Die Welt steckt in der Spermakrise. Anzahl und Qualität der wuseligen Eileiter-Flitzer nehmen rapide ab. Schon in wenigen Jahren könnten Männer ihre Zeugungsfähigkeit vollständig verlieren. Grund hierfür sind die Verkaufsschlager aus den Laboren westlicher Großkonzerne. Diese Produkte machen den Schädling platt, das Plastik weich und das Braterlebnis fettfrei und wundersam. Erfunden wurden diese chemischen Erfolgsverbindungen von – Überraschung – Y-Chromosom-Trägern.

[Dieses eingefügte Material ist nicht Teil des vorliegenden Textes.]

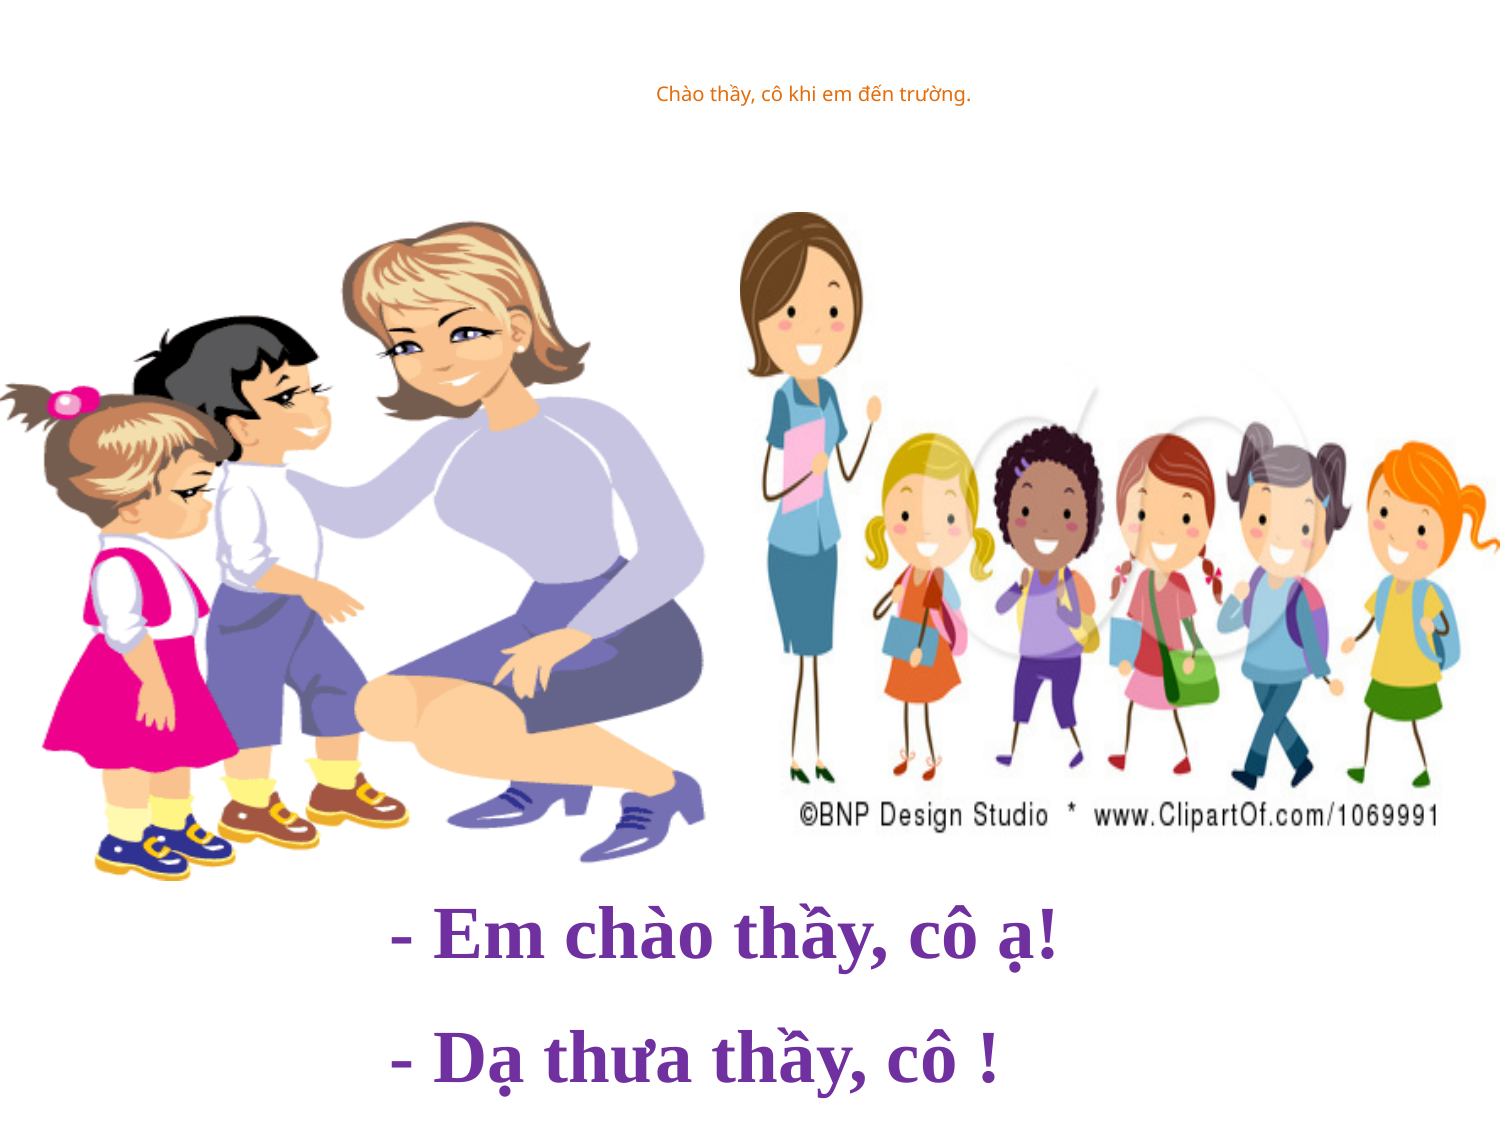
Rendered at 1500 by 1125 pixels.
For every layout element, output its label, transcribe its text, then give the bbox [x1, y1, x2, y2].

title Chào thầy, cô khi em đến trường. [162, 24, 1466, 163]
text_box - Em chào thầy, cô ạ! - Dạ thưa thầy, cô ! [262, 862, 1224, 1105]
picture [739, 212, 1500, 838]
picture [0, 217, 708, 881]
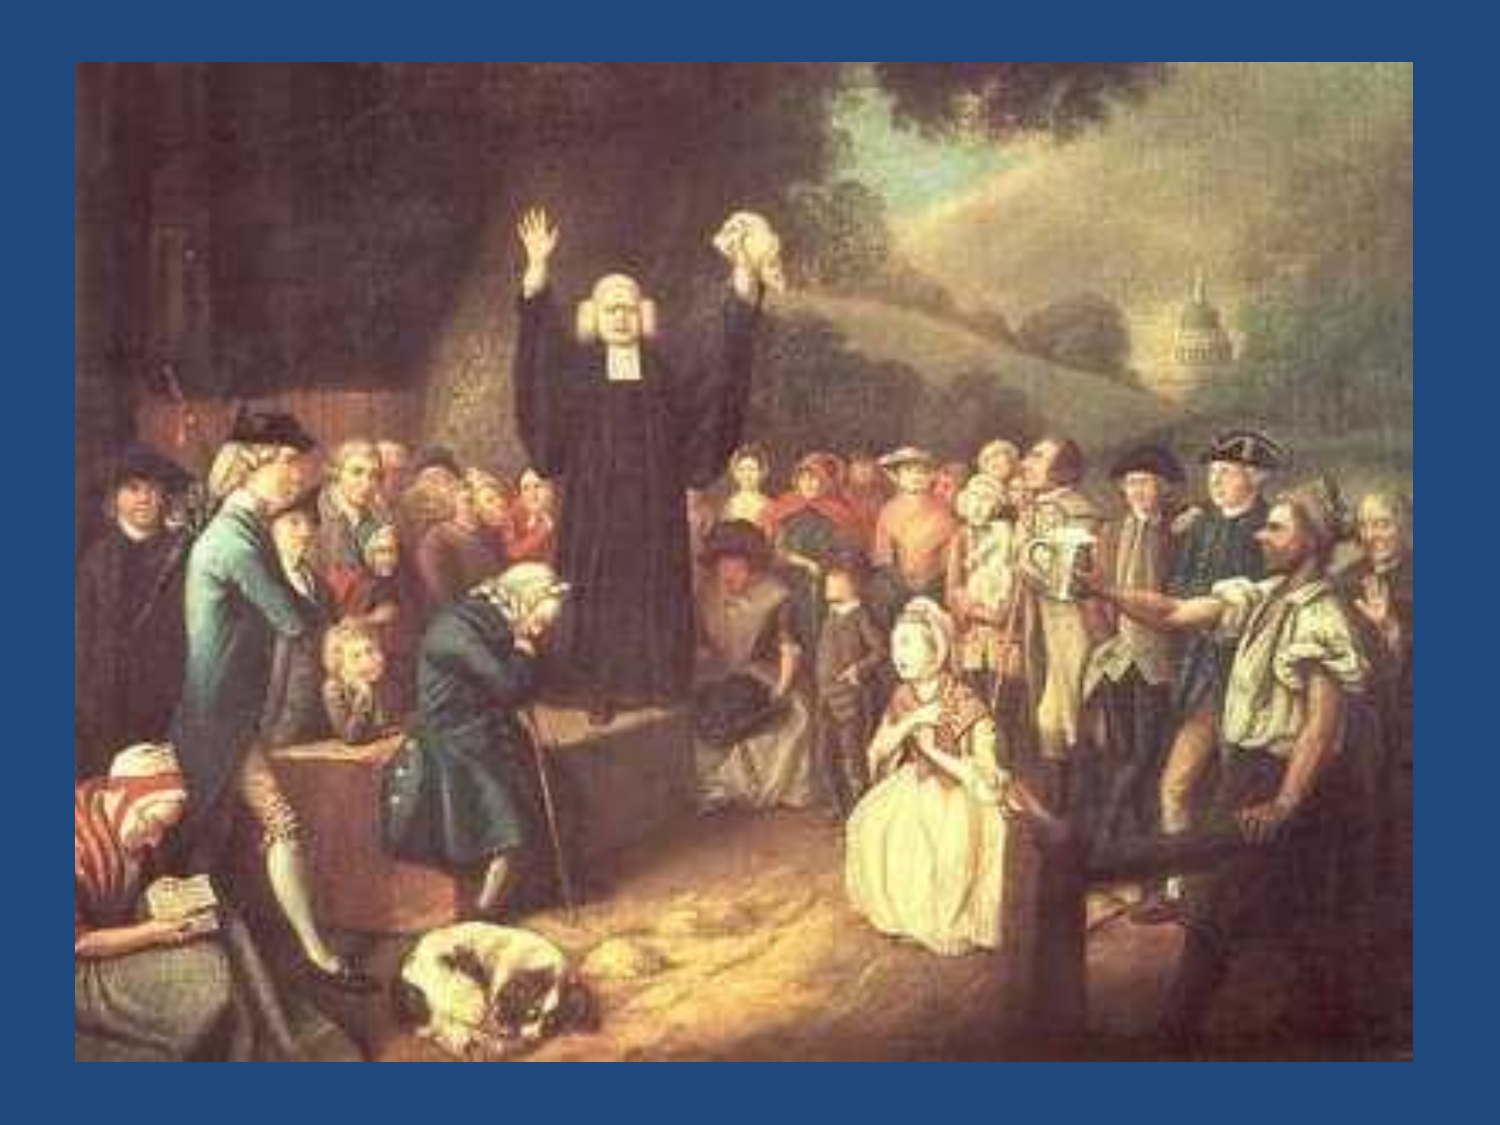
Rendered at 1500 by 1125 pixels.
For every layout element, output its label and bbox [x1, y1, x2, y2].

picture [74, 62, 1413, 1062]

Toll, dass sich Männer am Ende doch an der Empfängnisverhütung beteiligen.

Teresa Habild

 Dual Use

Seit ich meine In-Ear-Kopfhörer zugleich zum Musikhören und als Wattestäbchen verwende, stört es mich gar nicht mehr, wenn beim Herausnehmen der Ohrstöpsel in der Bahn getrocknete Schmalzbröckelchen rauspurzeln.

Ingo Krämer

 Tödliche Pilzgerichte (1/1)

Gefühlte Champignons.

Lukas Haberland

 Gute Nachricht:

Letzte Woche in der Therapie einen riesigen Durchbruch gehabt. Schlechte Nachricht: Blinddarm.